Obama stresses private sector job growth


4
days
ago



From NBC's Athena Jones
President Obama kept the emphasis on the positive as he responded Friday to a mixed June jobs report.
While the unemployment rate dipped to 9.5 percent -- the lowest level since July 2009 -- compared to 9.7 percent in May, the report showed 125,000 jobs were lost during the month, driven by the end of temporary census positions. Still, the president noted that the private sector added 83,000 jobs, marking the sixth-straight month of job growth among private firms.
"All told, our economy has created nearly 600,000 private sector jobs this year. That's a stark turnaround from the first six months of last year, when we lost 3.7 million jobs at the height of recession," the president told reporters at Andrews Air Force Base before boarding Air Force One. "Make no mistake: We are headed in the right direction, but as I was reminded on trip to Racine, WI earlier this week, we're not headed there fast enough for a lot Americans. We're not headed there fast enough for me either."
The growth in private sector jobs was one piece of good news, but fewer such jobs were added than the market expected.
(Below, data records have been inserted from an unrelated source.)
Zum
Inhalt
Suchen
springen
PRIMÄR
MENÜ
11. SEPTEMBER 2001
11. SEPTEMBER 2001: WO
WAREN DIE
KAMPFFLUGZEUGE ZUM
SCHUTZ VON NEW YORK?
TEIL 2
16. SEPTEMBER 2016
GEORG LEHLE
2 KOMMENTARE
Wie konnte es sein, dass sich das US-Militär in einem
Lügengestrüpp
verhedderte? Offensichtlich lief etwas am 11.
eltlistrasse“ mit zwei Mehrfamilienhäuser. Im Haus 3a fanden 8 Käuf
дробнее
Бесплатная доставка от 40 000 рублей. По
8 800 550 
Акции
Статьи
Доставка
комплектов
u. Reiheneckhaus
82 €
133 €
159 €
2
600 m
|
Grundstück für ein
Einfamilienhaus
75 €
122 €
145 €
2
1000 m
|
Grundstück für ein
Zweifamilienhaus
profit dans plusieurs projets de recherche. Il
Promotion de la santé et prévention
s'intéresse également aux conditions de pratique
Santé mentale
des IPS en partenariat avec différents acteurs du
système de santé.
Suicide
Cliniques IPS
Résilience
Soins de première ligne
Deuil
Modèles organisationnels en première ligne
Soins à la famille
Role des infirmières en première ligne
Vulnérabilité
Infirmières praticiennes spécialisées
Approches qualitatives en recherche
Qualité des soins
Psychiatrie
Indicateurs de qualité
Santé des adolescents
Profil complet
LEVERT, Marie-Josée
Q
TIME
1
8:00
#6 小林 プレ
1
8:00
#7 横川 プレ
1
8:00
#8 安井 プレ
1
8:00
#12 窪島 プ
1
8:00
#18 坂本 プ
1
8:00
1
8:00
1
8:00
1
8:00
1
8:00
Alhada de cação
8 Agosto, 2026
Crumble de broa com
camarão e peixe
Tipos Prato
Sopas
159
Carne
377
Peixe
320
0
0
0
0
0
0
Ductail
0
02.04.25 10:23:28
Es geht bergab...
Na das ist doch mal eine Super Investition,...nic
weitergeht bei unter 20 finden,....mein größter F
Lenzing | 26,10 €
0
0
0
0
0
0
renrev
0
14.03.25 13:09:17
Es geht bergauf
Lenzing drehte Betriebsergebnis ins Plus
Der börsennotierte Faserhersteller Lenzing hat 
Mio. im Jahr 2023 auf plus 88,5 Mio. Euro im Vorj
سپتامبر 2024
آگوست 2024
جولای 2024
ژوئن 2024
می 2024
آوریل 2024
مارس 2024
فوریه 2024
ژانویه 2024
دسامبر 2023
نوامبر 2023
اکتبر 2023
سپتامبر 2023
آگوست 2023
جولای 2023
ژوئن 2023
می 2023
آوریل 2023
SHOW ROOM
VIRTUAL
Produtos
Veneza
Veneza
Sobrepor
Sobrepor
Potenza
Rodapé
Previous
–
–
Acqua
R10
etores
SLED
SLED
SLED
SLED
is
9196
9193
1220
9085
CNBC's Steve Liesman said many more private sector jobs must be created each month to solidify the recovery and said the overall unemployment rate fell "for all the wrong reasons," mainly because many people had simply stopped looking for work -- a fact Christina Romer, the chair of the the president's Council of Economic Advisers, acknowledged in a blog post on the White House's Web site.
Critics pounced quickly, with the Republican National Committee sending around an e-mail shortly after the jobs numbers were released calling this a "jobless summer."
The economy tops voters priorities as the midterm elections approach and the White House has been anxious to convince the American public that it is focused like a laser on the jobs issue.
"To every American who is looking for work, I promise you we are going to keep on doing everything we can," Obama said. "I will do everything in my power to help our economy create jobs and opportunities for all people."
The president, who was joined at Andrews by Commerce Secretary Gary Locke,Agriculture Secretary Tom Vilsack and Treasury Secretary Tim Geithner, also announced $795 million in government grants and loans to expand broadband service to under-served communities. That money will be combined with more than $200 million in private sector investment to create what the White House expects will be 5,000 jobs in the short term and to spur economic development in the long term, potentially leading to hundreds of thousands of new jobs, according to the president.
Obama was headed to Charleston, WV, to speak at the funeral service of the late Sen. Robert Byrd, who died Monday. He plans to head to Camp David later today, where he'll spend part of the holiday weekend with his family.